A visão de tais artistas como trabalhadores habilidosos, mas comuns, é fruto da posição social que ocupavam. “Pintar era um trabalho de homens libertos, escravos, mulheres e pessoas incapazes de participar da vida política ou militar”, diz Grimaldi. Assim, os pintores de Pompeia eram tidos só como exímios artesãos. No dia a dia, desempenhavam o papel de decoradores. Isso, no entanto, não era um atestado de pobreza. Os contratos entre os pintores e seus clientes apontam que alguns recebiam quantias significativas pelo trabalho, e chegavam a arcar com o próprio material.

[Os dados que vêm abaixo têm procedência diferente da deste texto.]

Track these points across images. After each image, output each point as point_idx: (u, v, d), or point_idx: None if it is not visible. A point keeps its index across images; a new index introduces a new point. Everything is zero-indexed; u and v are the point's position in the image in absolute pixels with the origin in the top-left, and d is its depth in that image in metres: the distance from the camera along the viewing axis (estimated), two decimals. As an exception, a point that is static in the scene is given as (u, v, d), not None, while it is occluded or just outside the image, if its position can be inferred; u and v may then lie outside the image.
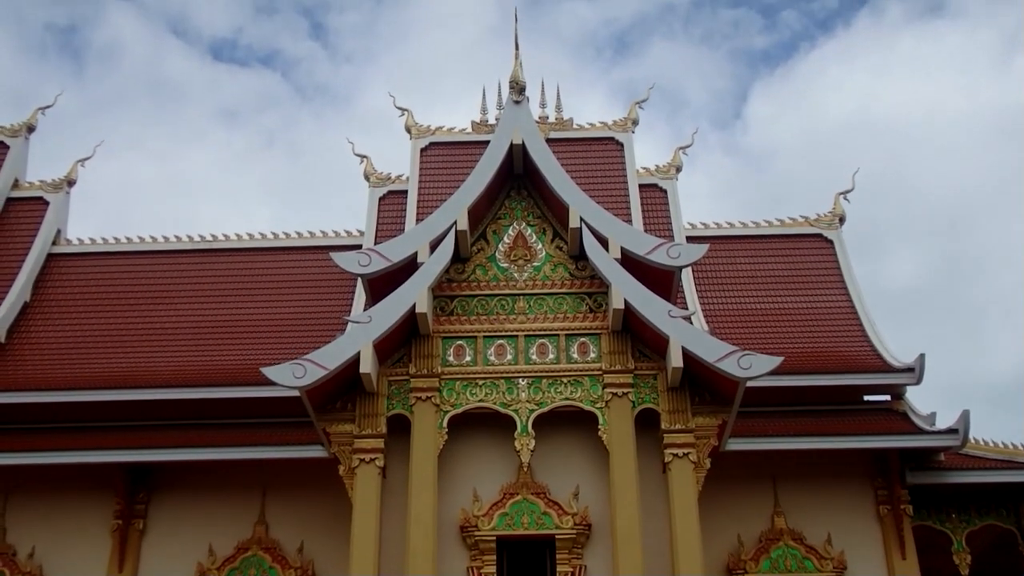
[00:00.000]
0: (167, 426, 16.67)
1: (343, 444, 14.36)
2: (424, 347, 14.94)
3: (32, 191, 21.35)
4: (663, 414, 14.49)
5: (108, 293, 19.79)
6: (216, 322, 18.94)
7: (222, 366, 17.52)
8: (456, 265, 15.54)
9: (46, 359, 18.06)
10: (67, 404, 16.67)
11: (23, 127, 22.09)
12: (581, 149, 20.04)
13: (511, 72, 16.61)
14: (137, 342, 18.49)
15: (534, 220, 16.00)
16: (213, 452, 15.50)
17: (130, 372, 17.47)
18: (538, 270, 15.57)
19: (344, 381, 14.41)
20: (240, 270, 20.16)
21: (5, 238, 20.43)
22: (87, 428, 16.67)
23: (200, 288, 19.80)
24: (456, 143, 20.42)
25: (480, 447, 14.72)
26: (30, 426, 16.85)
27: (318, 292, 19.39)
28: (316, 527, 15.89)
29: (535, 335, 15.07)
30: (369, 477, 14.12)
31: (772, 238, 20.93)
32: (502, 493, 14.33)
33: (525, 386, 14.73)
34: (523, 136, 15.71)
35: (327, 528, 15.74)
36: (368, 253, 14.94)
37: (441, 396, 14.64)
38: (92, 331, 18.83)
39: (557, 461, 14.60)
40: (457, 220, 15.09)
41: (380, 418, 14.47)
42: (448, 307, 15.32)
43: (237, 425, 16.50)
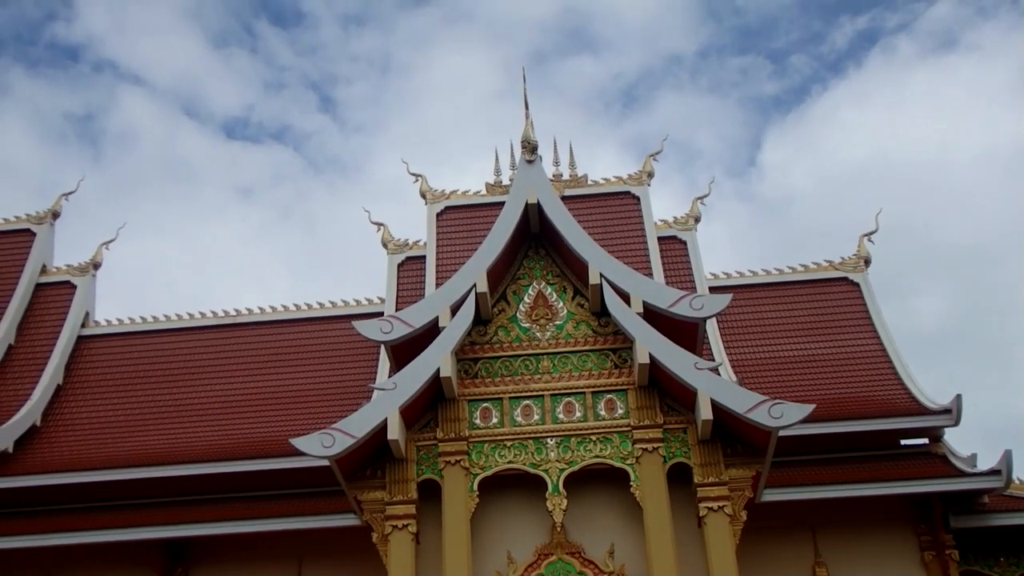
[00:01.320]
0: (201, 501, 16.86)
1: (375, 511, 14.46)
2: (450, 411, 15.08)
3: (59, 276, 21.87)
4: (695, 468, 14.50)
5: (137, 372, 20.15)
6: (244, 396, 19.19)
7: (252, 439, 17.73)
8: (478, 327, 15.71)
9: (81, 439, 18.38)
10: (103, 483, 16.95)
11: (48, 214, 22.68)
12: (597, 204, 20.29)
13: (522, 132, 16.87)
14: (168, 419, 18.77)
15: (553, 279, 16.18)
16: (248, 525, 15.66)
17: (163, 449, 17.73)
18: (560, 328, 15.71)
19: (373, 448, 14.55)
20: (264, 343, 20.46)
21: (36, 323, 20.89)
22: (124, 506, 16.93)
23: (226, 363, 20.10)
24: (471, 206, 20.71)
25: (512, 508, 14.79)
26: (68, 507, 17.12)
27: (342, 361, 19.62)
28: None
29: (561, 394, 15.18)
30: (402, 543, 14.20)
31: (797, 284, 21.00)
32: (537, 554, 14.36)
33: (554, 445, 14.81)
34: (538, 195, 15.95)
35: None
36: (390, 320, 15.14)
37: (470, 459, 14.74)
38: (124, 410, 19.15)
39: (590, 519, 14.64)
40: (476, 283, 15.29)
41: (410, 484, 14.58)
42: (472, 370, 15.47)
43: (270, 497, 16.69)
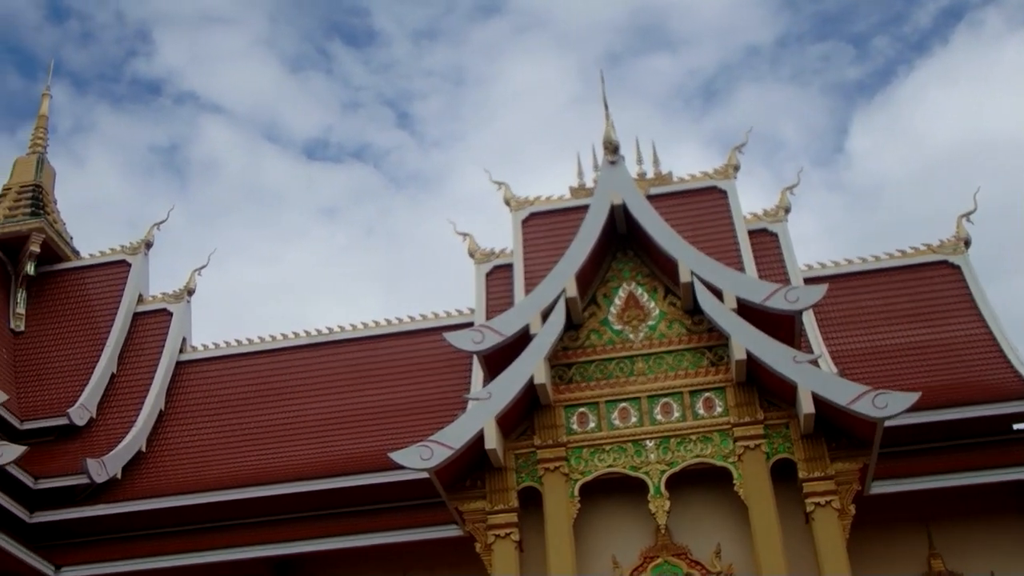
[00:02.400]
0: (304, 518, 17.20)
1: (477, 521, 14.61)
2: (547, 417, 15.15)
3: (156, 304, 22.56)
4: (799, 463, 14.36)
5: (235, 394, 20.67)
6: (341, 412, 19.54)
7: (351, 455, 18.05)
8: (570, 332, 15.77)
9: (185, 463, 18.93)
10: (208, 505, 17.40)
11: (141, 244, 23.42)
12: (684, 201, 20.20)
13: (603, 133, 16.91)
14: (268, 439, 19.21)
15: (643, 279, 16.17)
16: (353, 540, 15.96)
17: (264, 468, 18.15)
18: (653, 329, 15.70)
19: (471, 459, 14.70)
20: (358, 359, 20.81)
21: (136, 351, 21.57)
22: (229, 526, 17.34)
23: (321, 381, 20.50)
24: (556, 211, 20.79)
25: (614, 513, 14.81)
26: (176, 529, 17.60)
27: (435, 373, 19.85)
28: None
29: (658, 395, 15.16)
30: (506, 552, 14.32)
31: (895, 270, 20.62)
32: (642, 557, 14.34)
33: (653, 447, 14.79)
34: (623, 196, 15.97)
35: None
36: (481, 330, 15.29)
37: (569, 465, 14.80)
38: (225, 432, 19.67)
39: (694, 520, 14.58)
40: (566, 288, 15.36)
41: (511, 492, 14.69)
42: (566, 375, 15.53)
43: (372, 511, 16.94)
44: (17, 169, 24.83)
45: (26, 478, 17.62)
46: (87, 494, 17.95)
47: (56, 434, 19.57)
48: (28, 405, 20.10)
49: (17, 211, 23.50)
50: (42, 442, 19.30)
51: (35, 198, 23.88)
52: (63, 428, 19.55)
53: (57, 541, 17.60)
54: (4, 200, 23.95)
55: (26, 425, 19.54)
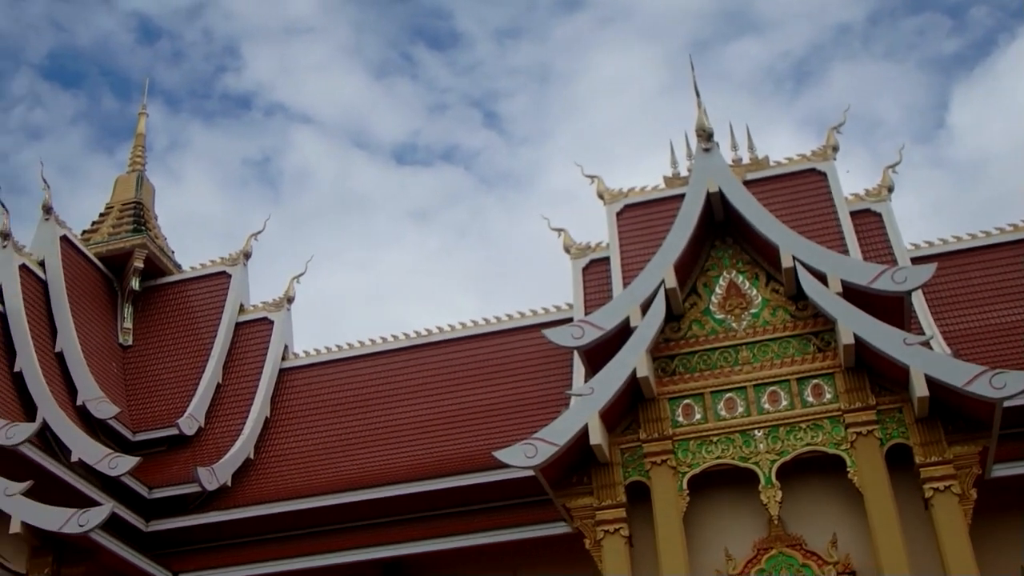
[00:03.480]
0: (412, 520, 17.37)
1: (585, 517, 14.64)
2: (651, 411, 15.12)
3: (257, 313, 23.09)
4: (915, 448, 14.10)
5: (338, 399, 21.04)
6: (443, 413, 19.75)
7: (456, 455, 18.23)
8: (671, 324, 15.71)
9: (292, 468, 19.34)
10: (316, 509, 17.72)
11: (240, 255, 24.00)
12: (782, 185, 19.92)
13: (696, 121, 16.79)
14: (372, 442, 19.51)
15: (744, 266, 16.03)
16: (462, 540, 16.12)
17: (370, 472, 18.44)
18: (757, 317, 15.56)
19: (576, 455, 14.73)
20: (458, 360, 20.99)
21: (240, 360, 22.11)
22: (338, 530, 17.61)
23: (422, 382, 20.74)
24: (651, 201, 20.67)
25: (724, 504, 14.73)
26: (285, 534, 17.91)
27: (536, 370, 19.93)
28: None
29: (764, 383, 15.01)
30: (616, 548, 14.33)
31: (1006, 245, 20.03)
32: (755, 549, 14.22)
33: (762, 437, 14.65)
34: (718, 183, 15.85)
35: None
36: (580, 325, 15.32)
37: (676, 458, 14.74)
38: (330, 437, 20.04)
39: (808, 509, 14.41)
40: (664, 279, 15.30)
41: (618, 487, 14.70)
42: (669, 367, 15.47)
43: (478, 511, 17.05)
44: (118, 187, 25.63)
45: (141, 488, 18.18)
46: (199, 502, 18.44)
47: (167, 444, 20.14)
48: (139, 417, 20.73)
49: (120, 228, 24.25)
50: (154, 452, 19.88)
51: (137, 215, 24.62)
52: (173, 438, 20.11)
53: (173, 549, 18.08)
54: (107, 218, 24.74)
55: (138, 437, 20.16)
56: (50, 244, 21.86)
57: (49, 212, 22.20)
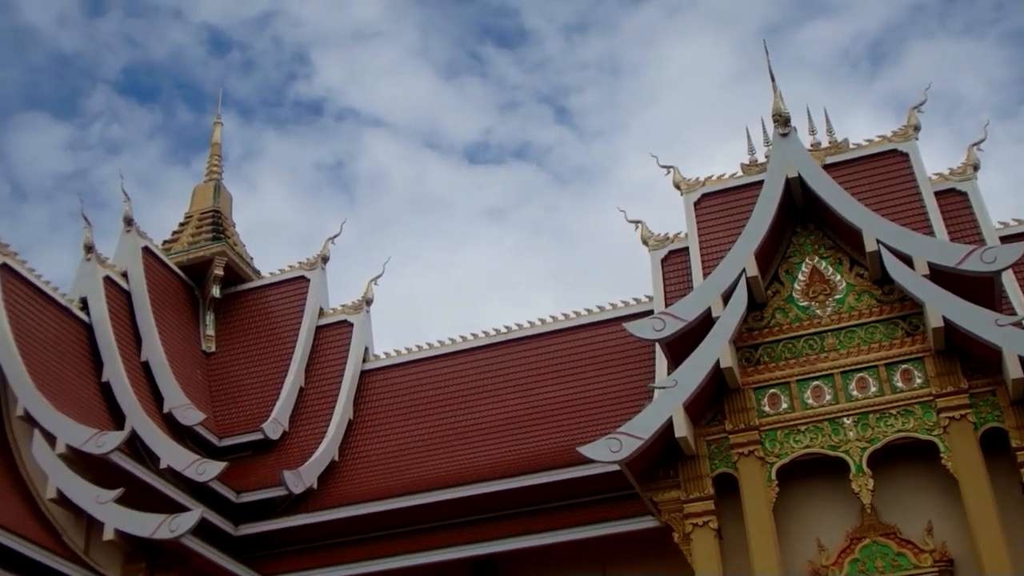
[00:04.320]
0: (498, 518, 17.48)
1: (673, 511, 14.66)
2: (736, 401, 15.07)
3: (336, 316, 23.43)
4: (1011, 431, 13.89)
5: (420, 399, 21.27)
6: (525, 410, 19.86)
7: (539, 452, 18.32)
8: (753, 313, 15.64)
9: (377, 470, 19.61)
10: (403, 509, 17.92)
11: (318, 259, 24.37)
12: (863, 168, 19.65)
13: (772, 106, 16.72)
14: (455, 441, 19.70)
15: (826, 252, 15.90)
16: (550, 536, 16.18)
17: (454, 471, 18.62)
18: (841, 302, 15.42)
19: (662, 448, 14.76)
20: (538, 356, 21.09)
21: (321, 363, 22.46)
22: (425, 530, 17.81)
23: (504, 380, 20.88)
24: (729, 190, 20.54)
25: (815, 494, 14.65)
26: (372, 535, 18.14)
27: (618, 364, 19.95)
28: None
29: (852, 370, 14.89)
30: (706, 541, 14.32)
31: (1100, 221, 19.55)
32: (848, 539, 14.11)
33: (851, 425, 14.53)
34: (797, 168, 15.75)
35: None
36: (661, 317, 15.32)
37: (764, 448, 14.68)
38: (413, 437, 20.27)
39: (901, 497, 14.28)
40: (745, 267, 15.26)
41: (705, 480, 14.69)
42: (753, 356, 15.40)
43: (564, 507, 17.12)
44: (196, 197, 26.20)
45: (229, 493, 18.56)
46: (286, 505, 18.76)
47: (252, 449, 20.53)
48: (224, 422, 21.17)
49: (199, 237, 24.78)
50: (240, 457, 20.27)
51: (215, 223, 25.13)
52: (259, 443, 20.49)
53: (261, 552, 18.41)
54: (187, 228, 25.30)
55: (224, 442, 20.58)
56: (132, 255, 22.39)
57: (130, 224, 22.75)
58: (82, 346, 20.17)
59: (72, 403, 18.22)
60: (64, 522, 16.95)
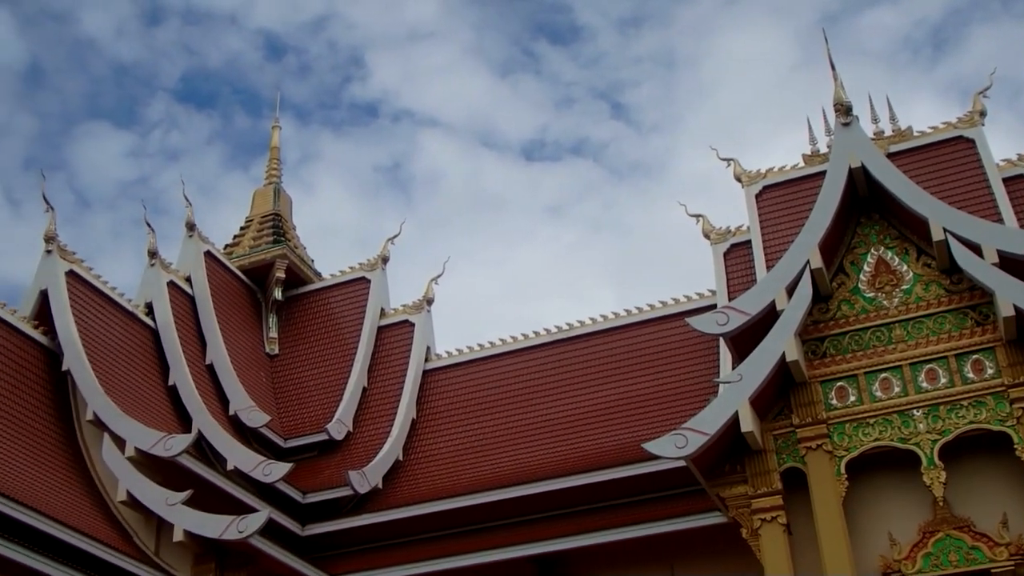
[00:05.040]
0: (563, 515, 17.59)
1: (740, 506, 14.62)
2: (803, 395, 15.00)
3: (398, 316, 23.68)
4: (1088, 421, 13.65)
5: (483, 397, 21.44)
6: (589, 407, 19.93)
7: (604, 448, 18.38)
8: (818, 305, 15.55)
9: (441, 468, 19.80)
10: (467, 508, 18.10)
11: (378, 260, 24.63)
12: (927, 156, 19.43)
13: (833, 95, 16.59)
14: (519, 439, 19.83)
15: (892, 242, 15.77)
16: (616, 533, 16.25)
17: (518, 469, 18.75)
18: (909, 293, 15.28)
19: (728, 443, 14.72)
20: (600, 352, 21.14)
21: (384, 363, 22.71)
22: (490, 528, 17.94)
23: (566, 377, 20.96)
24: (790, 181, 20.40)
25: (885, 488, 14.54)
26: (437, 534, 18.35)
27: (681, 360, 19.95)
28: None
29: (921, 361, 14.75)
30: (774, 536, 14.27)
31: None
32: (921, 533, 14.00)
33: (921, 417, 14.40)
34: (860, 157, 15.64)
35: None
36: (725, 311, 15.27)
37: (832, 442, 14.59)
38: (476, 436, 20.44)
39: (974, 489, 14.13)
40: (810, 259, 15.17)
41: (773, 474, 14.63)
42: (819, 349, 15.31)
43: (631, 504, 17.16)
44: (256, 201, 26.57)
45: (295, 493, 18.83)
46: (352, 505, 19.00)
47: (317, 450, 20.81)
48: (289, 424, 21.47)
49: (260, 240, 25.14)
50: (305, 458, 20.55)
51: (276, 226, 25.48)
52: (323, 443, 20.77)
53: (328, 552, 18.67)
54: (247, 231, 25.68)
55: (289, 443, 20.88)
56: (195, 260, 22.80)
57: (192, 229, 23.15)
58: (148, 350, 20.58)
59: (140, 407, 18.60)
60: (135, 524, 17.30)
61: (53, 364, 19.06)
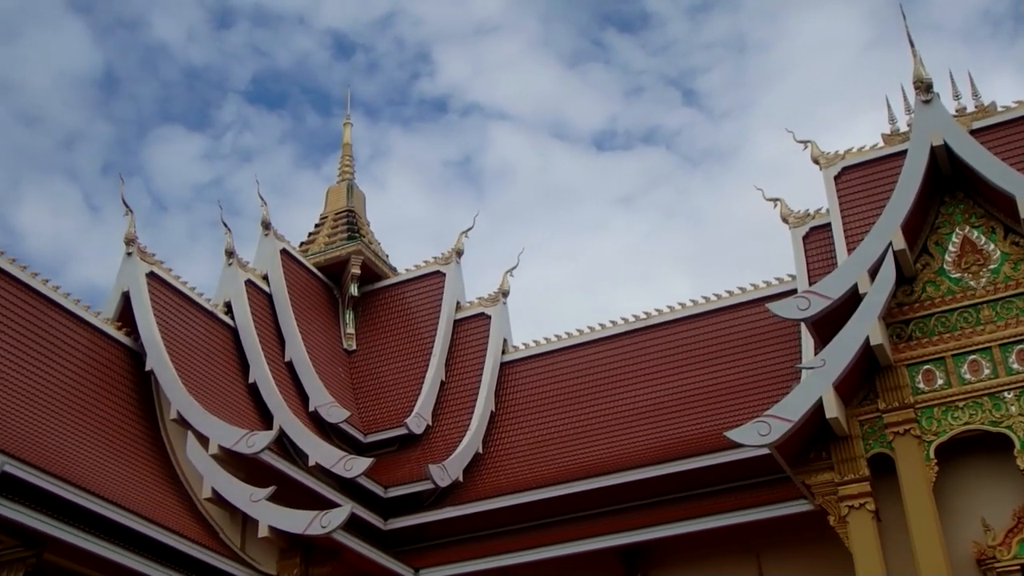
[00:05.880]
0: (646, 506, 17.57)
1: (827, 494, 14.52)
2: (889, 379, 14.83)
3: (473, 309, 23.83)
4: None
5: (561, 389, 21.50)
6: (669, 396, 19.90)
7: (686, 438, 18.35)
8: (902, 287, 15.37)
9: (522, 461, 19.92)
10: (549, 500, 18.19)
11: (452, 253, 24.81)
12: (1012, 131, 18.98)
13: (913, 72, 16.36)
14: (599, 429, 19.87)
15: (978, 221, 15.52)
16: (701, 523, 16.20)
17: (600, 459, 18.79)
18: (996, 272, 15.04)
19: (812, 430, 14.62)
20: (679, 341, 21.08)
21: (461, 357, 22.88)
22: (573, 519, 18.01)
23: (644, 366, 20.94)
24: (870, 162, 20.15)
25: (977, 472, 14.36)
26: (519, 526, 18.43)
27: (762, 346, 19.81)
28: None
29: (1011, 342, 14.53)
30: (863, 523, 14.15)
31: None
32: (1015, 518, 13.79)
33: (1013, 399, 14.19)
34: (943, 135, 15.42)
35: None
36: (806, 296, 15.15)
37: (920, 427, 14.42)
38: (556, 427, 20.51)
39: (1071, 473, 13.82)
40: (892, 241, 14.99)
41: (860, 461, 14.50)
42: (905, 332, 15.13)
43: (714, 493, 17.11)
44: (330, 198, 26.91)
45: (377, 488, 19.08)
46: (433, 499, 19.19)
47: (397, 444, 21.03)
48: (368, 419, 21.74)
49: (335, 237, 25.45)
50: (385, 453, 20.79)
51: (350, 223, 25.78)
52: (403, 438, 20.99)
53: (411, 546, 18.88)
54: (322, 228, 26.02)
55: (369, 438, 21.14)
56: (271, 258, 23.16)
57: (268, 227, 23.50)
58: (228, 349, 20.97)
59: (222, 405, 18.96)
60: (220, 520, 17.65)
61: (136, 364, 19.52)
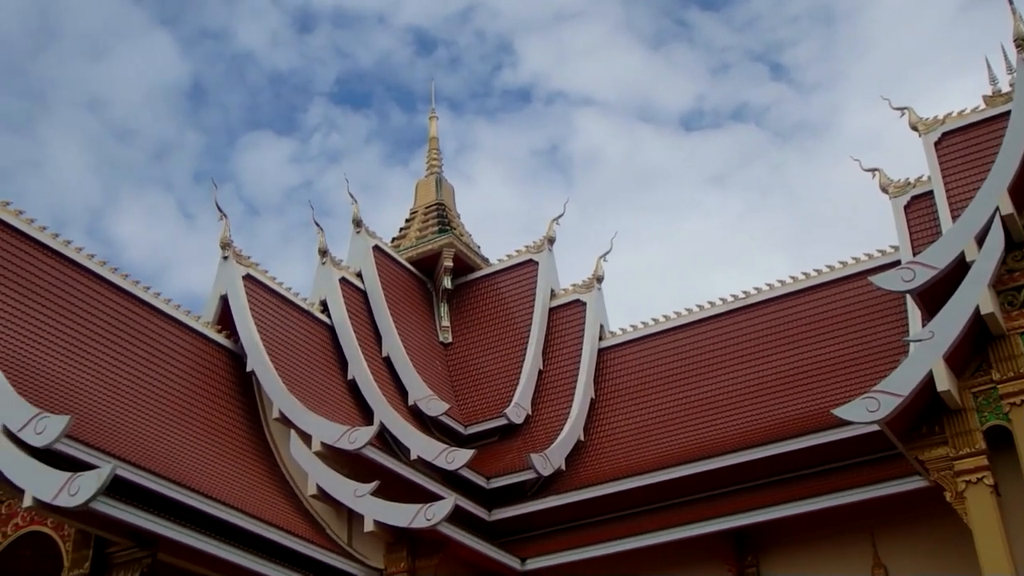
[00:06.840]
0: (754, 487, 17.37)
1: (942, 469, 14.20)
2: (1003, 349, 14.46)
3: (568, 296, 23.84)
4: None
5: (661, 372, 21.40)
6: (772, 375, 19.67)
7: (791, 417, 18.11)
8: (1012, 253, 14.94)
9: (624, 447, 19.87)
10: (654, 485, 18.11)
11: (544, 241, 24.84)
12: (1123, 85, 18.39)
13: (1013, 30, 15.96)
14: (701, 412, 19.73)
15: (1090, 179, 14.98)
16: (814, 503, 15.98)
17: (703, 442, 18.66)
18: (1112, 230, 14.52)
19: (923, 404, 14.32)
20: (780, 319, 20.83)
21: (558, 344, 22.90)
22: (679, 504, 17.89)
23: (746, 346, 20.73)
24: (970, 125, 19.62)
25: (1101, 442, 13.83)
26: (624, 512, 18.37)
27: (867, 320, 19.47)
28: (934, 559, 15.52)
29: None
30: (982, 498, 13.82)
31: None
32: None
33: None
34: (1049, 91, 14.91)
35: (945, 558, 15.30)
36: (910, 267, 14.82)
37: (1038, 396, 14.01)
38: (657, 411, 20.42)
39: None
40: (999, 205, 14.57)
41: (975, 434, 14.15)
42: (1017, 299, 14.73)
43: (823, 472, 16.86)
44: (419, 192, 27.13)
45: (479, 479, 19.21)
46: (536, 488, 19.24)
47: (498, 434, 21.14)
48: (468, 411, 21.89)
49: (426, 231, 25.67)
50: (486, 444, 20.91)
51: (440, 216, 25.96)
52: (503, 428, 21.09)
53: (516, 536, 18.93)
54: (413, 223, 26.25)
55: (470, 429, 21.30)
56: (364, 255, 23.44)
57: (359, 225, 23.78)
58: (326, 347, 21.30)
59: (322, 402, 19.27)
60: (326, 516, 17.97)
61: (238, 365, 19.94)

Pompeia: A vida de uma cidade romana
A exposição, inclusive, reúne não apenas as pinturas, mas também os elementos utilizados em sua confecção. Entre as peças há copos ainda coloridos pela tinta de 2 000 anos atrás, esquadros, compassos e rascunhos das obras. A mostra reproduz os salões de Pompeia tal e qual eram na época romana — com os afrescos alocados na posição que ocupavam originalmente nas casas. Registros do cotidiano e de crenças religiosas locais, as pinturas se revelam uma janela aberta para os costumes daquela civilização. O imponente afresco Três Graças retrata as deusas que simbolizam a feminilidade, enquanto outra imagem ilustra a atividade dos filósofos.
Ironicamente, a incrível conservação das obras dificilmente aconteceria sem o fim trágico da cidade. Pintado sobre o gesso, o afresco desbota gradualmente com a exposição à luz e ao ar. Protegidas pelos restos vulcânicos, as peças de Pompeia permaneceram intactas — e renasceram das cinzas para encantar o mundo.